- _TASK DETAILS_: Would you output the following records verbatim and skip the images in them?

- _AVAILABLE DATA_:
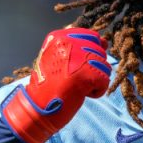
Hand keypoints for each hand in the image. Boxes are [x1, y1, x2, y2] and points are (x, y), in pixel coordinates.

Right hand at [2, 28, 110, 142]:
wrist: (38, 107)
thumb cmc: (50, 84)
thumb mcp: (61, 58)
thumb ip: (81, 47)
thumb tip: (105, 42)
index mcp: (60, 36)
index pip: (92, 36)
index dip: (90, 53)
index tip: (77, 65)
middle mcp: (70, 42)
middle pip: (99, 52)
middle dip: (92, 68)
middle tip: (73, 78)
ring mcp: (79, 58)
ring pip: (104, 66)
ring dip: (94, 80)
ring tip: (74, 85)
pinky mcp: (87, 74)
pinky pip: (104, 81)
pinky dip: (95, 92)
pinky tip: (79, 93)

- _EXERCISE ANSWER_:
Hand keypoints for each hand in the image. Boxes are [x1, y1, x2, y2] and points are (x, y), in pixel coordinates.

Right hand at [2, 28, 110, 142]:
wrist: (38, 107)
thumb cmc: (50, 84)
thumb mcp: (61, 58)
thumb ip: (81, 47)
thumb tip: (105, 42)
index mcp: (60, 36)
index pip: (92, 36)
index dip: (90, 53)
index tip: (77, 65)
middle mcp: (70, 42)
middle pip: (99, 52)
middle dip: (92, 68)
middle tip: (73, 78)
ring mcp: (79, 58)
ring pip: (104, 66)
ring dip: (94, 80)
ring tip: (74, 85)
pinky mcp: (87, 74)
pinky pip: (104, 81)
pinky dip: (95, 92)
pinky tip: (79, 93)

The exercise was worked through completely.